Class A Common Units means the Companys Class A Common Units (as defined in the LLC Agreement).
LLC Agreement means the Limited Liability Company Agreement of the Company, dated as of April 1, 2005, as amended from time to time.
Person means an individual, a partnership, a corporation, a limited liability company, an association and any other business entity.
Subsidiary means, with respect to any Person, any corporation, limited liability company, partnership, association or other business entity of which (i) if a corporation, a majority of the total voting power of shares of stock entitled (without regard to the occurrence of any contingency) to vote in the election of directors, managers or trustees thereof is at the time owned or controlled, directly or indirectly, by that Person or one or more of the other Subsidiaries of that Person or a combination thereof, or (ii) if a limited liability company, partnership, association or other business entity, a majority of the limited liability company, partnership or other similar ownership interest thereof is at the time owned or controlled, directly or indirectly, by that Person or one or more Subsidiaries of that Person or a combination thereof. For purposes hereof, a Person or Persons shall be deemed to have a majority ownership interest in a limited liability company, partnership, association or other business entity if such Person or Persons shall be allocated a majority of limited liability company, partnership, association or other business entity gains or losses or shall be or control the managing director or general partner of such limited liability company, partnership, association or other business entity.
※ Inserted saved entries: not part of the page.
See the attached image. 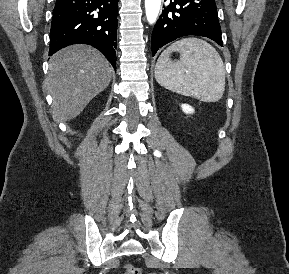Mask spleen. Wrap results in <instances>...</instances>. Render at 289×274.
<instances>
[{
  "label": "spleen",
  "mask_w": 289,
  "mask_h": 274,
  "mask_svg": "<svg viewBox=\"0 0 289 274\" xmlns=\"http://www.w3.org/2000/svg\"><path fill=\"white\" fill-rule=\"evenodd\" d=\"M179 52L172 61L170 53ZM156 81L164 88L204 102L220 100L225 91V68L216 49L201 39L183 38L170 45L157 60Z\"/></svg>",
  "instance_id": "3e777b00"
}]
</instances>
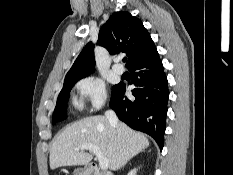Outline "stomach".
<instances>
[{"label": "stomach", "mask_w": 233, "mask_h": 175, "mask_svg": "<svg viewBox=\"0 0 233 175\" xmlns=\"http://www.w3.org/2000/svg\"><path fill=\"white\" fill-rule=\"evenodd\" d=\"M74 175H88V172L85 169H77L74 171Z\"/></svg>", "instance_id": "0dacf381"}]
</instances>
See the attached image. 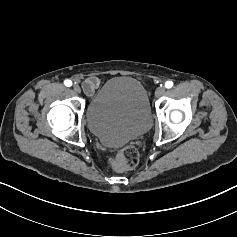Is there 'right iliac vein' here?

3. Sale of Class A Common Units. The Board of Managers shall have the power and authority to sell to any Participant any Class A Common Units at any time prior to the termination of this Plan in such quantity, at such price, on such terms and subject to such conditions that are consistent with this Plan and established by the Board of Managers. Class A Common Units sold under this Plan shall be subject to such terms and evidenced by agreements as shall be determined from time to time by the Board of Managers.
4. Administration of the Plan. The Board of Managers shall have the power and authority to prescribe, amend and rescind rules and procedures governing the administration of this Plan, including, but not limited to, the full power and authority (i) to interpret the terms of this Plan and (ii) to determine the rights of any Person under this Plan, or the meaning of requirements imposed by the terms of this Plan or any rule or procedure established by the Board of Managers. Each action of the Board of Managers shall be binding on all Persons.
5. Taxes. The Company shall be entitled, if necessary or desirable, to withhold (or secure payment from a Participant in lieu of withholding) the amount of any withholding or other tax due from the Company with respect to any amount payable and/or shares issuable under this Plan, and the Company may defer such payment or issuance unless indemnified to its satisfaction.
6. Termination and Amendment. The Board of Managers at any time may suspend or terminate this Plan and make such additions or amendments as it deems advisable under this Plan.